This morning my friend told me she has breast cancer. I listened numbly as she described finding the lump, getting the diagnosis, and making plans to begin chemotherapy.
“Bald by Valentine’s Day,” she sighed. “The hardest thing is telling people. I don’t want to tell the story over and over. I don’t want people sobbing over me and I don’t want them thinking of me as a cancer patient.”
“So, if you didn’t have to tell, you wouldn’t?” I asked.
“Absolutely,” she said.
I understood her desire not to talk about her illness. But I also know that hiding serious illnesses is a very bad idea.
In 1966, when I was 12, my mother was diagnosed with manic depression. For nine years, during the spring and summer, my mom would rise at 4:30 each morning and, before I woke, she’d have cleaned the house and made dinner. Then she’d practice the piano, do house projects, and read classic literature or weighty books about foreign economies. As fall approached, her mood plummeted. She’d stay in bed for much of the day. She would cry, turn jittery, and become unable to make even the most inconsequential decisions. By November, her mantra of “I’m a terrible mother” would play over and over, like a skipping record.
My father, brothers, and I never told anyone about her illness. My uncle and my parents’ best friends would offer help when my mother was in the hospital, but none of them knew about the incessant crying, hand wringing, and pacing we witnessed on a daily basis whenever mom was depressed. They didn’t hear her unremitting laments about not knowing what to cook for dinner, how to clean the house, or how to discipline my brothers and me. To them my mother was beautiful, smart, and reserved.
Because they didn’t know the truth, nobody ever asked my brothers or me how we were doing. They couldn’t image how hurt and scared we were.
In 2009, my adopted daughter was diagnosed with bipolar disorder. She stole her cousin’s cell phone. She lied about everything. She befriended a pervert she’d met on the Internet and climbed out her second story window in the middle of the night to meet him. She insisted a heroin addict was the love of her life and got angry when I wouldn’t let him visit our home.
Although my daughter had three psychiatric hospitalizations, saw a psychiatrist monthly, and attended therapy sessions weekly, my husband and I hid her illness as best we could. We feared she would be stigmatized and we didn’t want people to think poorly of us as parents. But because our friends and relatives weren’t allowed to see our pain, it never occurred to them to ask how we were doing or to offer help.

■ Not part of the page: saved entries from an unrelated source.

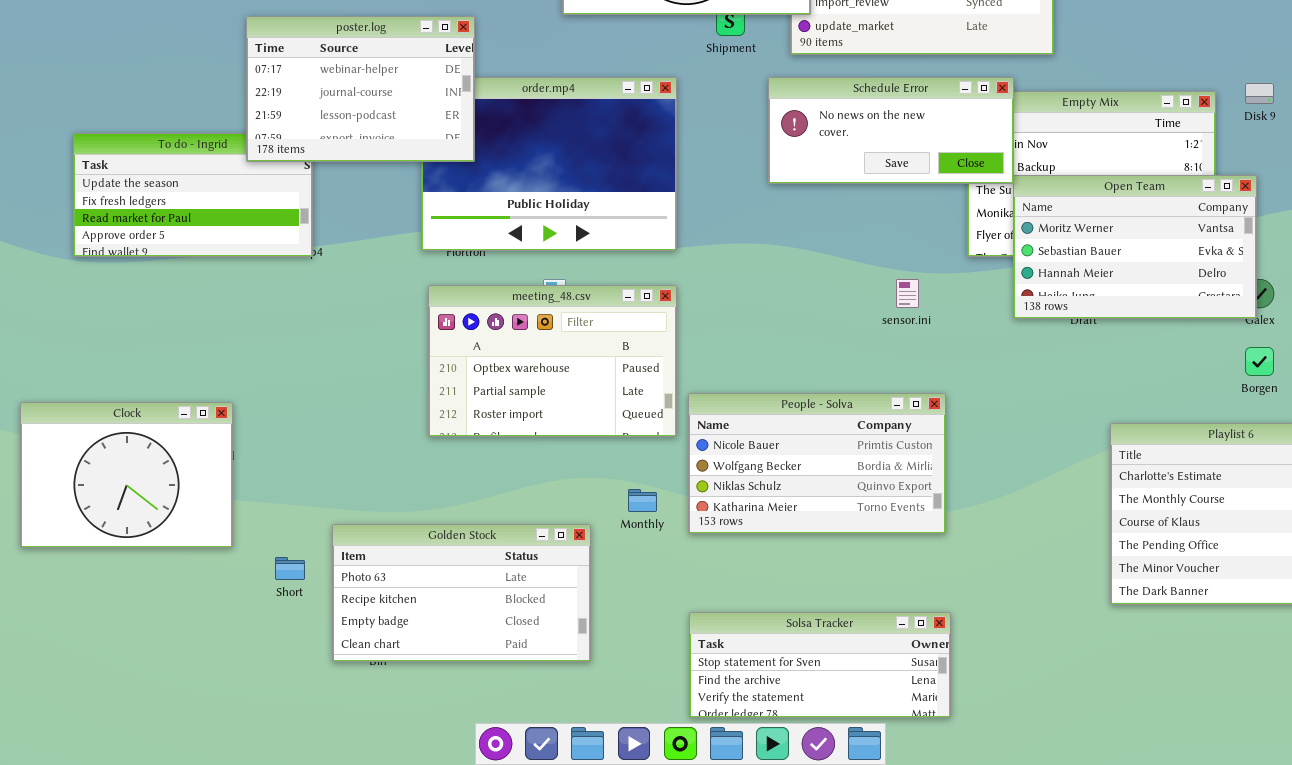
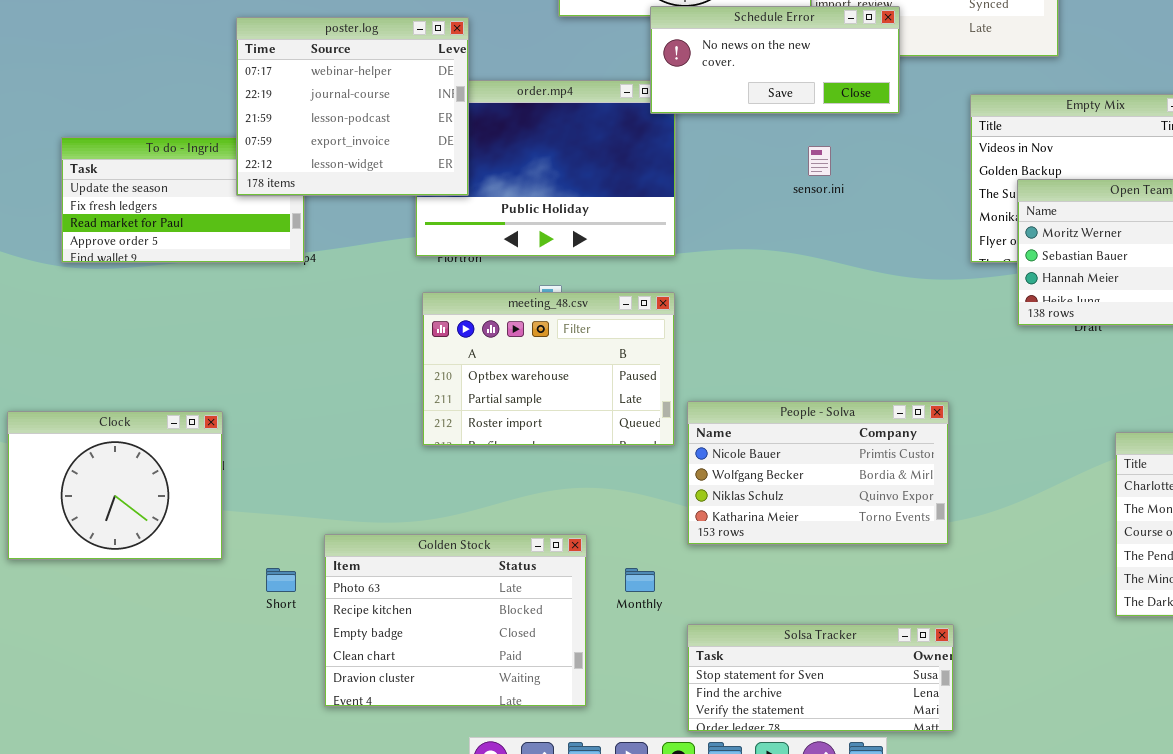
poster.log: [246,16,475,162] -> [236,17,469,196], resized
Schedule Error: [768,77,1014,184] -> [650,6,900,114], moved
sensor.ini: [896,279,919,308] -> [808,146,831,176], moved
Monthly: [628,489,657,512] -> [625,568,655,592], moved
Golden Stock: [332,524,591,662] -> [324,534,587,707], resized

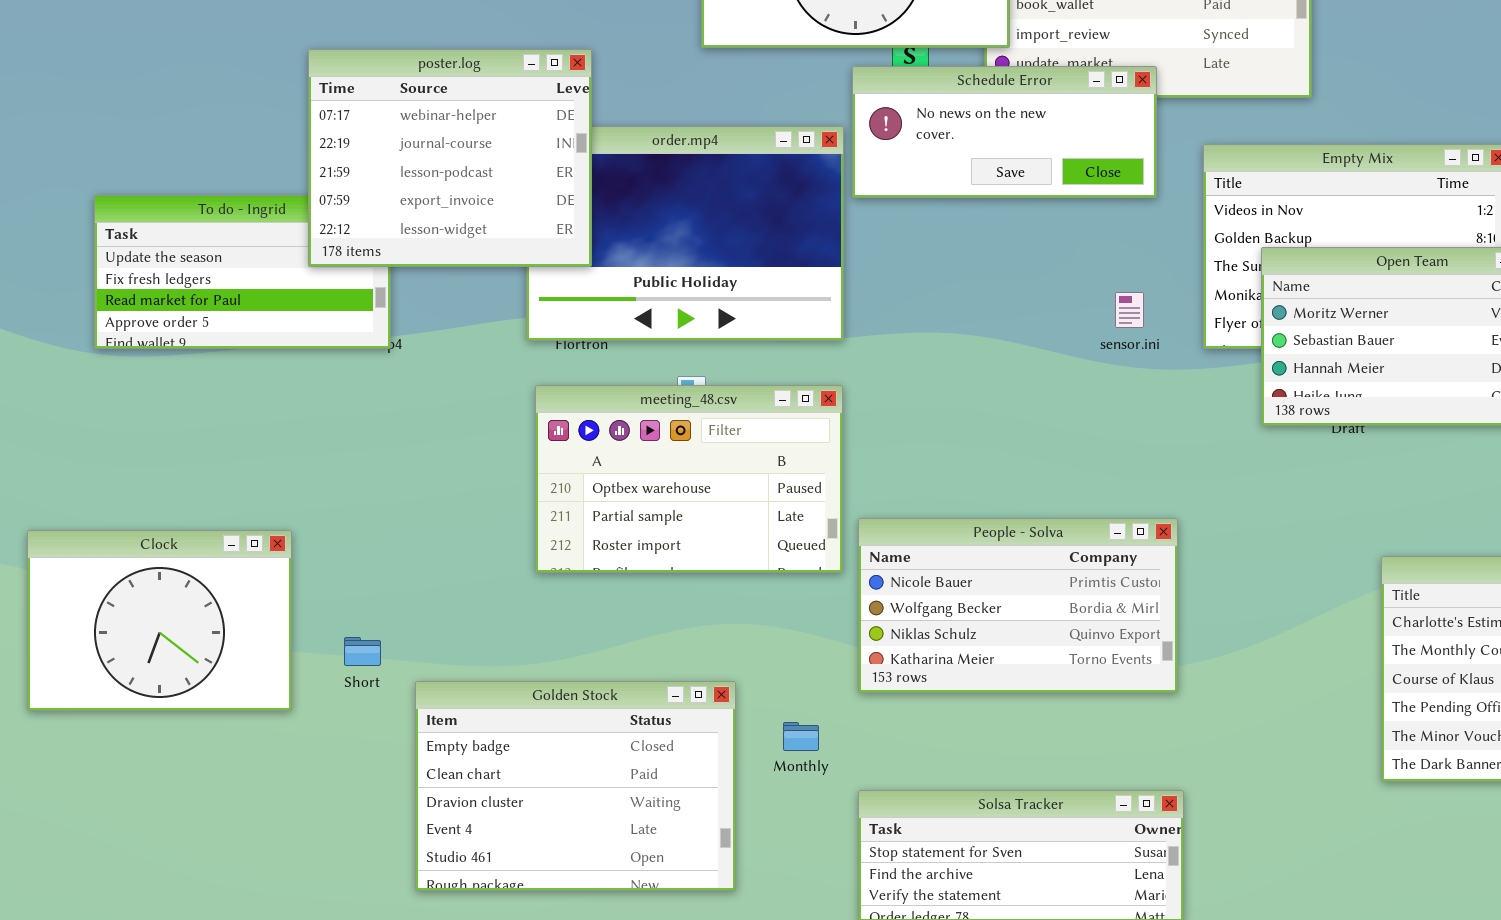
Schedule Error: [650,6,900,114] -> [852,66,1157,198], moved
sensor.ini: [808,146,831,176] -> [1115,292,1144,328], moved
Golden Stock: [324,534,587,707] -> [415,681,736,891], scrolled down 2 rows
Short: [266,568,296,592] -> [344,637,381,666], moved

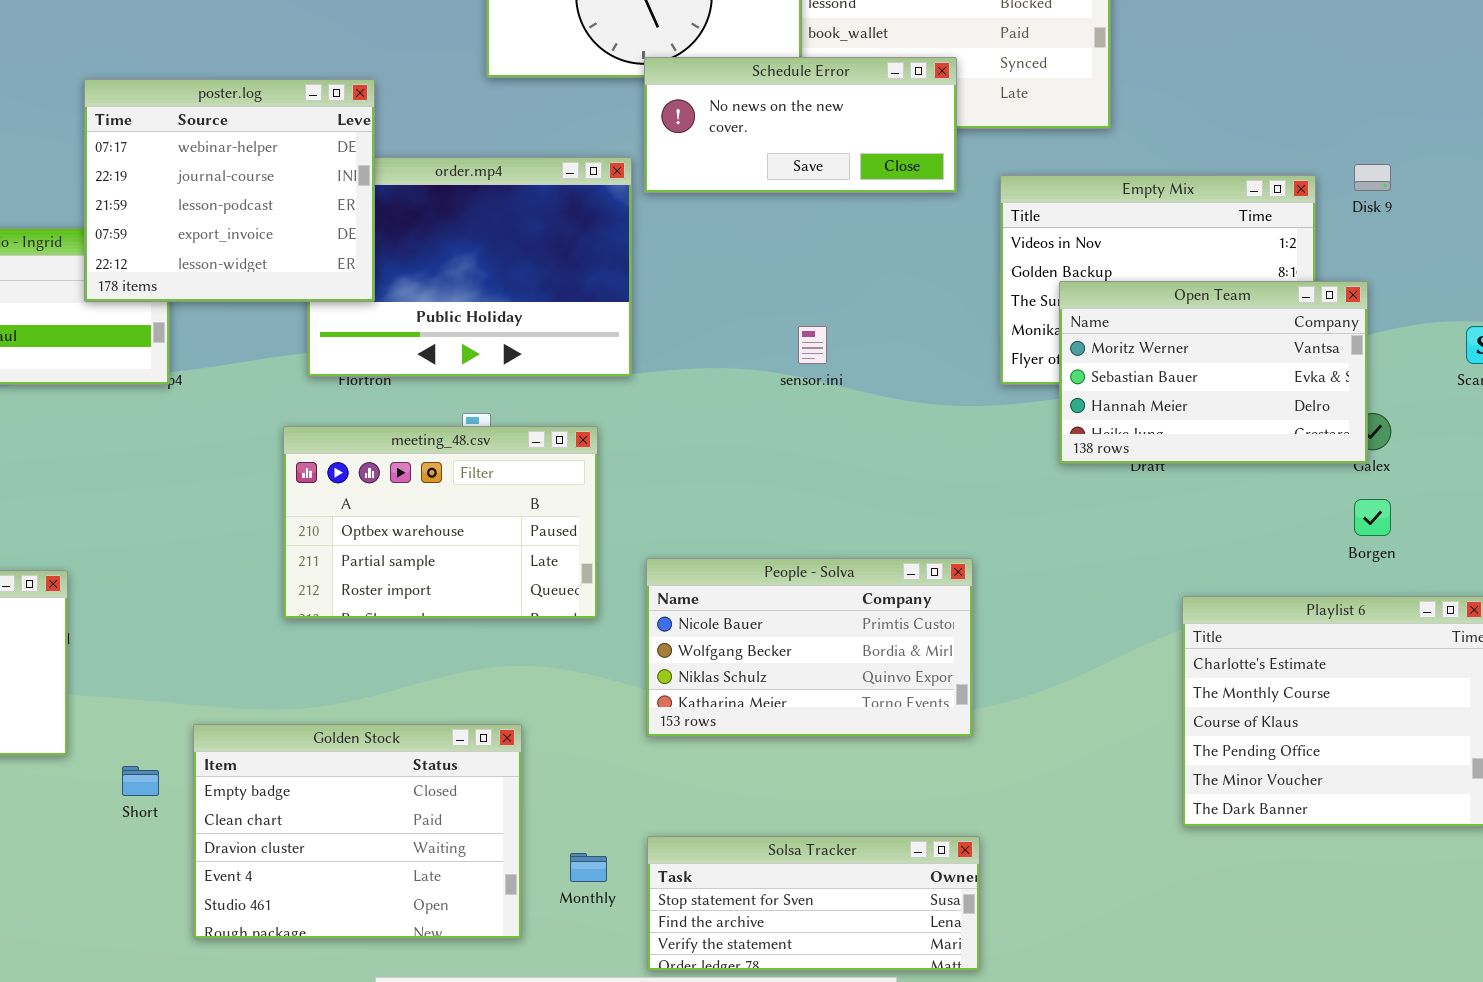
Schedule Error: [852,66,1157,198] -> [644,57,957,193], moved
sensor.ini: [1115,292,1144,328] -> [798,326,827,364], moved
meeting_48.csv: [535,385,843,573] -> [283,426,598,619], moved
Short: [344,637,381,666] -> [122,766,159,796], moved
Monthly: [783,722,819,751] -> [570,853,607,882], moved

Many families hide mental illness, depriving themselves of the natural support system vital to coping with any illness. That silence doesn’t just harm families. It hurts people with mental illness and it hurts society.
We need only contrast progress made in understanding and treating cancer, a disease without shame that’s difficult to hide, with the lack of progress made understanding and treating mental illness to know that keeping illnesses secret is counterproductive.
- Over the past several decades, the proportion of the population diagnosed with cancer has declined and more people survive cancer. In contrast, the number of persons diagnosed with mental illness continues to grow.
- We have drugs that target molecular and cellular changes caused by cancer and vaccines that can prevent some cancers. In contrast, we have only the most rudimentary knowledge about brain chemistry and many of the medications to combat mental illnesses are either ineffective or fraught with debilitating side effects.
Strategies for improving the lives of people with mental illness and their families begin with improved funding for research. In 2013, the National Institute on Mental Health’s budget was less than $1.5 billion. In contrast, The National Cancer Institute’s budget was approximately $5.8 billion. But adequate funding for research about mental illness will not exist until we truly understand the number of people struggling with mental illness. And that requires that people stop hiding.
Talking about illness is painful for individuals. It makes it possible that others will see them in a different light. But not talking about illness is even more painful.
During the fourth game of the World Series, everyone in the stadium took part in Major League Baseball’s "Stand Up To Cancer" moment. If we couldn’t hide mental illness – if mental illness made us go bald – maybe Major League Baseball or the National Football League or the National Basketball Association would have a “Stand Up to Mental Illness” moment. And then we would all be better off.